土曜、日曜は午前中に待ち合わせをして、東京都内に買い物に出かけたり、関東近郊の観光地にドライブに出かけてラブホテルに入るのが定番コースだった。
探偵が撮影した夫と女のデート場面の写真を見た依頼者は、「え!?・・この女は私と同期入社した同僚で、夫が独身のとき交際していた女性。ずっと続いていたんだ・・・」と絶句。「この絶望感は言い表せない。家にいるだけで自分が壊れてしまいそう。これで終止符を打つ覚悟が決まった」と言ってあわただしく協議離婚を成立させた。
探偵の眼
自殺未遂の過去がある自分が怖かったのでしょう。「とにかく離婚するだけででいい」といって、協議離婚を先行させて子どもを連れて実家に帰り、心身が落ち着いてから慰藉料と財産分与を請求する方法を取りました。尚、夫及び、不倫相手の女に慰謝料の請求権が行使できる期間は3年以内。夫に財産分与の請求権を行使できる期間は2年以内と法律で決められているので注意が必要です。
この事例のように、独身時代に交際していた女と結婚後も続いていたということは結構あるのです。妻は「今までの自分は何だったのだろう。結婚生活を全部否定されたようだ。絶対に許せない」と言って、このケースは100%離婚に至ります。
まあ、このような関係を平然と12年以上も継続できる男の精神構造は異常です。奥さんの離婚の選択は正解でした。
依頼者 夫 小川清二(42)JR勤務
対象者 妻 小川敏江(37)会社パート
仮名
※ これは事件簿を参考にしたフィクションです。
調査目的
妻の行動
相談概要
妻が半年前からパートに出た。
忘年会、新年会、送別会、歓迎会、食事会、カラオケ会などの理由で帰宅が遅くなり、土日も外出することがある。「嘘だろう」と追及すると、「いつも増田今日子(近所の主婦・同じ会社のパート勤務)と一緒だ。」と言い張る。この増田という女も男遊びのうわさの絶えない人で、妻はこの女と男を紹介し合ったり、口裏合わせをしてお互いかばい合っているのだ。髪の毛を染め服装も派手になり、下着も若い女性が身に着けるようなものを着用するので、男性関係を疑うと「証拠を出せ。」と大騒ぎする。
妻が寝ている間にバックの中を点検したところ、数名の男のものと思われる携帯番号と住所のメモが出てきた。食事会、カラオケ会に男女のグループで出かけて、最後はそれぞれのパートナーで別々にホテルなどに行くのだと思う。
ここ2~3カ月の間、同僚や友人に頼んで退勤時の妻を追跡したが、追い越し禁止と信号無視を繰り返しながら100㌔以上のスピードで走行するので追跡が成功しない。妻は、出勤するふりをして会社を休んだり、早退したりして昼間も男とデートしている(妻の車の助手席のシートが倒れていたことがある)。

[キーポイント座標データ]
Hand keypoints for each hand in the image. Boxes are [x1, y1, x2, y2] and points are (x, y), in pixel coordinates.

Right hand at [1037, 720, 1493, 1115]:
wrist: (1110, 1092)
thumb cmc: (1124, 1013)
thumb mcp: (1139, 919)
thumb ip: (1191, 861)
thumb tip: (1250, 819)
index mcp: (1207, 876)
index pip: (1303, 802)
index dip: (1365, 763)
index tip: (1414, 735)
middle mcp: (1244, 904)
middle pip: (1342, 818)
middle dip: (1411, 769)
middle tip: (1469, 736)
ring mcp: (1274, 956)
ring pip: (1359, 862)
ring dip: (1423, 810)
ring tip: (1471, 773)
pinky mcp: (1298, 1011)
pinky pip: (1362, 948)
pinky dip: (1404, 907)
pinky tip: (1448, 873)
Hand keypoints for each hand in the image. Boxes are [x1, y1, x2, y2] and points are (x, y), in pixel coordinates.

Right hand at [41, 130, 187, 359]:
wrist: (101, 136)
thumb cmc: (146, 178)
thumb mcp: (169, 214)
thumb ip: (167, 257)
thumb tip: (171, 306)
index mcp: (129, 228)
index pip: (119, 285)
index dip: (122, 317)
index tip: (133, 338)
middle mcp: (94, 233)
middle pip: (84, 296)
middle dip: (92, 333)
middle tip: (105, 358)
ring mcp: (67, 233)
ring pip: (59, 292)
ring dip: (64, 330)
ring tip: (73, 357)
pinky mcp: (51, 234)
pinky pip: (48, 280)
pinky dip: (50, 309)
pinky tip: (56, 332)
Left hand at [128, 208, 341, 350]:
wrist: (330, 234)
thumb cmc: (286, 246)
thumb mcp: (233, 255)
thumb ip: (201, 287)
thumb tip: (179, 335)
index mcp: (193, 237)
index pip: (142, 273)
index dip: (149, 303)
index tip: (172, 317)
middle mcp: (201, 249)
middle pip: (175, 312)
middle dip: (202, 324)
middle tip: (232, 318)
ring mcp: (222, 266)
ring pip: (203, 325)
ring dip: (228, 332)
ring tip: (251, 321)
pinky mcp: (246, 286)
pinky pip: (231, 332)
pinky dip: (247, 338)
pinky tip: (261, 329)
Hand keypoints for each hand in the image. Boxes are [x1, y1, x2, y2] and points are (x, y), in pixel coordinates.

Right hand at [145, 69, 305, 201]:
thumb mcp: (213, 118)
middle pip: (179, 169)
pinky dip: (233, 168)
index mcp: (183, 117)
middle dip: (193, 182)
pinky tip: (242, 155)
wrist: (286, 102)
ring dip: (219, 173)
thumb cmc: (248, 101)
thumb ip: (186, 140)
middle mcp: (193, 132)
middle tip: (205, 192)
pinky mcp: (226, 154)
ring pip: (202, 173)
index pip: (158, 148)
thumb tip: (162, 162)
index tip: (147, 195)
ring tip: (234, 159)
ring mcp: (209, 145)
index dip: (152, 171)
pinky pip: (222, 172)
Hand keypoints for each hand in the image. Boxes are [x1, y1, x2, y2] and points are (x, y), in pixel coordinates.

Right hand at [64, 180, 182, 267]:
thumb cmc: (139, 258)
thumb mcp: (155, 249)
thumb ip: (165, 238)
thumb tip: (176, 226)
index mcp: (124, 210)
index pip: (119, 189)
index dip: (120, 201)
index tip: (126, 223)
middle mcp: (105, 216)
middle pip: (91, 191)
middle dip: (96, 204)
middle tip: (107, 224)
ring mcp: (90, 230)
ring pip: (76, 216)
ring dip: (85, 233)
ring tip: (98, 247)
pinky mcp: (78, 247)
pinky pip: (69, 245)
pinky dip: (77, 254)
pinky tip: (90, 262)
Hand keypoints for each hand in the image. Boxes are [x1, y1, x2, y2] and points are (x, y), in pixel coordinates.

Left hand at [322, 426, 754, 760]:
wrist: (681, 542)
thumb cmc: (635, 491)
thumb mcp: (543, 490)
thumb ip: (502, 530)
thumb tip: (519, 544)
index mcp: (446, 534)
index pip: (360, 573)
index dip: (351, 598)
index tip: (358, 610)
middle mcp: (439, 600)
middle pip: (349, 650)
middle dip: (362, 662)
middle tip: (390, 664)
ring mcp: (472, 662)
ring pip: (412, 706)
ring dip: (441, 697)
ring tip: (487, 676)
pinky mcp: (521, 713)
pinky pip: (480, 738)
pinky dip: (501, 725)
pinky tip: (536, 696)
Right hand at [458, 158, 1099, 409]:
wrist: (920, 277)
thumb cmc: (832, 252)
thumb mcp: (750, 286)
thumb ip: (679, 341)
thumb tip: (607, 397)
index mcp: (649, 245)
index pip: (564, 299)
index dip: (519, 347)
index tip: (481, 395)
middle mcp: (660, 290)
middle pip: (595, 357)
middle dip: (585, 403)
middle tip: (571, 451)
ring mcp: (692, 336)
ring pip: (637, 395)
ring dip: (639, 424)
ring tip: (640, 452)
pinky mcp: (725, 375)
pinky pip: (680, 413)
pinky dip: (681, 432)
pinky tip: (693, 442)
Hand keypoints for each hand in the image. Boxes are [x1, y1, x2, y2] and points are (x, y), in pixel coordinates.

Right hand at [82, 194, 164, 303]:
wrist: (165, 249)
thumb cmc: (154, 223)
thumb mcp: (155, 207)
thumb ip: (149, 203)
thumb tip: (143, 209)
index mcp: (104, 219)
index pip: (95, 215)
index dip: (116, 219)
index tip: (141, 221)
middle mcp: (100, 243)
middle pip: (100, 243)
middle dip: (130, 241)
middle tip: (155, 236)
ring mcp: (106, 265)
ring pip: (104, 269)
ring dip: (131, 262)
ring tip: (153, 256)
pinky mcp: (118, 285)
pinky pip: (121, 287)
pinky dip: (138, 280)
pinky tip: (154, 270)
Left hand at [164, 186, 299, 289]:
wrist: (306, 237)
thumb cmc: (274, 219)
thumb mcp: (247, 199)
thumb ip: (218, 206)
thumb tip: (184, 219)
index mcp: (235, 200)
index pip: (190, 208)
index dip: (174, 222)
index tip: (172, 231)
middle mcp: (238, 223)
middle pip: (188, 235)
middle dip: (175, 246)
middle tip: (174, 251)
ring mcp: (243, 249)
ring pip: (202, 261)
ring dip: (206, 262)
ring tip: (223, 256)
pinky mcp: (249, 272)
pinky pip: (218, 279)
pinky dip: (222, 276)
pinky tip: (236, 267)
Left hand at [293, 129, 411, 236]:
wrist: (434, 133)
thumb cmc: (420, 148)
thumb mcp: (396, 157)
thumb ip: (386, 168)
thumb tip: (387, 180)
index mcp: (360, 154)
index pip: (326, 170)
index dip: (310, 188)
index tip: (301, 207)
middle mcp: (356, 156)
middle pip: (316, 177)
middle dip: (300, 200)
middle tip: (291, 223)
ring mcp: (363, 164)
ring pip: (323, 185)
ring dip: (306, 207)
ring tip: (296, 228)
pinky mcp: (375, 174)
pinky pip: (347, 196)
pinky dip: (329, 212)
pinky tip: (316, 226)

**情報を活用して:**
A: 次の(i)～(iii)が抜粋本文の内容と合っているかを判断し、それぞれ「はい」か「いいえ」で答えよ。判断の決め手となる本文の語句も、そのまま引用せよ。(i) 夫と不倫相手の女に慰謝料を請求できる期間は3年以内である。(ii) 夫に財産分与を請求できる期間は3年以内である。(iii) 相談概要の妻は半年前からパートに出ている。
B: 抜粋本文によると、依頼者の小川清二はどこに勤めているか。
C: 抜粋本文の内容を2文で要約せよ。
この作業に記録は関係しない。

**課題ごとの結果:**
A:
(i) はい。「夫及び、不倫相手の女に慰謝料の請求権が行使できる期間は3年以内」
(ii) いいえ。「夫に財産分与の請求権を行使できる期間は2年以内」
(iii) はい。「妻が半年前からパートに出た。」

B: JRに勤めている。

C: 前半では、夫が独身時代に交際していた同期入社の同僚と結婚後も関係を続けていたことを写真で知った依頼者が協議離婚を成立させ、慰謝料と財産分与は後から請求する方法を取った事例と、その請求期間についての注意が述べられている。後半では、半年前からパートに出た妻の帰宅が遅くなり、服装も派手になり、バッグから数名の男のものと思われる携帯番号と住所のメモが見つかったことから、夫が妻の男性関係を疑っているという相談の概要が示されている。